Task:
Go through the material line by line and copy each one with the word "when".

Source data:
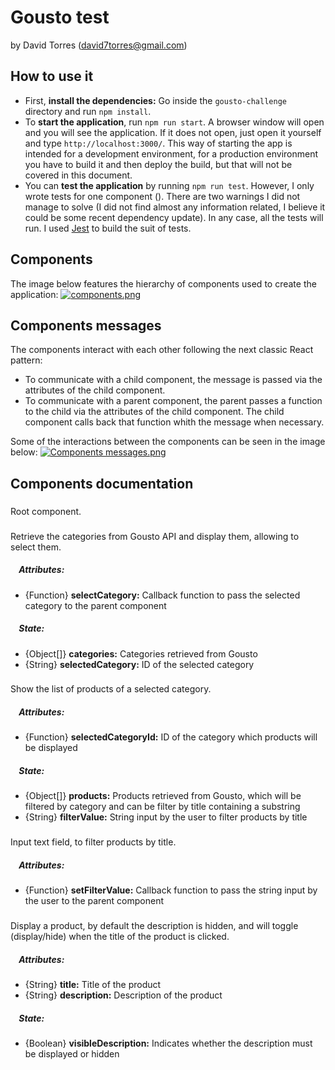 # Gousto test
by David Torres (david7torres@gmail.com)

## How to use it
* First, **install the dependencies:** Go inside the `gousto-challenge` directory and run `npm install`.
* To **start the application**, run `npm run start`. A browser window will open and you will see the application. If it does not open, just open it yourself and type `http://localhost:3000/`. This way of starting the app is intended for a development environment, for a production environment you have to build it and then deploy the build, but that will not be covered in this document.
* You can **test the application** by running `npm run test`. However, I only wrote tests for one component (<Product />). There are two warnings I did not manage to solve (I did not find almost any information related, I believe it could be some recent dependency update). In any case, all the tests will run. I used [Jest](https://facebook.github.io/jest/) to build the suit of tests.


## Components
The image below features the hierarchy of components used to create the application:
[![components.png](https://s12.postimg.org/ub7zk3kil/components.png)](https://postimg.org/image/jbms8hu3d/)

## Components messages
The components interact with each other following the next classic React pattern:
* To communicate with a child component, the message is passed via the attributes of the child component.
* To communicate with a parent component, the parent passes a function to the child via the attributes of the child component. The child component calls back that function whith the message when necessary.

Some of the interactions between the components can be seen in the image below:
[![Components messages.png](https://s2.postimg.org/vt1ol0dl5/Components_messages.png)](https://postimg.org/image/7pawwpv45/)


## Components documentation
### <App />
Root component.

### <Categories />
Retrieve the categories from Gousto API and display them, allowing to select them.
##### &nbsp;&nbsp;&nbsp;&nbsp;Attributes:
 * {Function} **selectCategory:** Callback function to pass the selected category to the parent component
##### &nbsp;&nbsp;&nbsp;&nbsp;State:
* {Object[]} **categories:** Categories retrieved from Gousto
* {String} **selectedCategory:** ID of the selected category

### <ProductList />
Show the list of products of a selected category.
##### &nbsp;&nbsp;&nbsp;&nbsp;Attributes:
* {Function} **selectedCategoryId:** ID of the category which products will be displayed
##### &nbsp;&nbsp;&nbsp;&nbsp;State:
* {Object[]} **products:** Products retrieved from Gousto, which will be filtered by category and can be filter by title containing a substring
* {String} **filterValue:** String input by the user to filter products by title

### <ProductFilter />
Input text field, to filter products by title.
##### &nbsp;&nbsp;&nbsp;&nbsp;Attributes:
* {Function} **setFilterValue:** Callback function to pass the string input by the user to the parent component

### <Product />
Display a product, by default the description is hidden, and will toggle (display/hide) when the title of the product is clicked.
##### &nbsp;&nbsp;&nbsp;&nbsp;Attributes:
* {String}  **title:** Title of the product
* {String}  **description:** Description of the product
##### &nbsp;&nbsp;&nbsp;&nbsp;State:
* {Boolean} **visibleDescription:** Indicates whether the description must be displayed or hidden
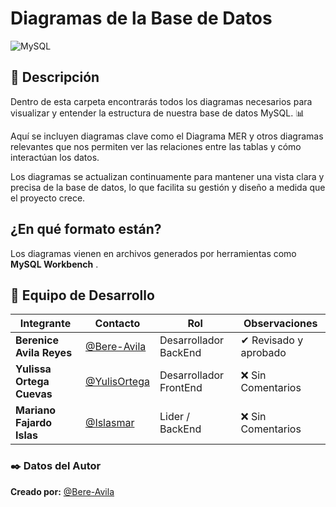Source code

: 
# Diagramas de la Base de Datos 
 ![MySQL](https://img.shields.io/badge/MySQL-4479A1.svg?style=for-the-badge&logo=mysql&logoColor=white)  

## 📌 Descripción  
Dentro de esta carpeta encontrarás todos los diagramas necesarios para visualizar y entender la estructura de nuestra base de datos MySQL. 📊

Aquí se incluyen diagramas clave como el Diagrama MER  y otros diagramas relevantes que nos permiten ver las relaciones entre las tablas y cómo interactúan los datos.

Los diagramas se actualizan continuamente para mantener una vista clara y precisa de la base de datos, lo que facilita su gestión y diseño a medida que el proyecto crece.


## ¿En qué formato están?

Los diagramas vienen en archivos generados por herramientas como **MySQL Workbench** . 

## 👥 Equipo de Desarrollo
| Integrante | Contacto | Rol | Observaciones |
|------------|--------|---|---|
| **Berenice Avila Reyes** | [@Bere-Avila](https://github.com/Bere-Avila) | Desarrollador BackEnd | ✔ Revisado y aprobado |
| **Yulissa Ortega Cuevas** | [@YulisOrtega](https://github.com/YulisOrtega) | Desarrollador FrontEnd | ❌ Sin Comentarios |
| **Mariano Fajardo Islas** | [@Islasmar](https://github.com/Islasmar) | Lider / BackEnd| ❌ Sin Comentarios |


### ✒️ **Datos del Autor**  
**Creado por:** [@Bere-Avila](https://github.com/Bere-Avila)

Expected output:
* To communicate with a parent component, the parent passes a function to the child via the attributes of the child component. The child component calls back that function whith the message when necessary.
Display a product, by default the description is hidden, and will toggle (display/hide) when the title of the product is clicked.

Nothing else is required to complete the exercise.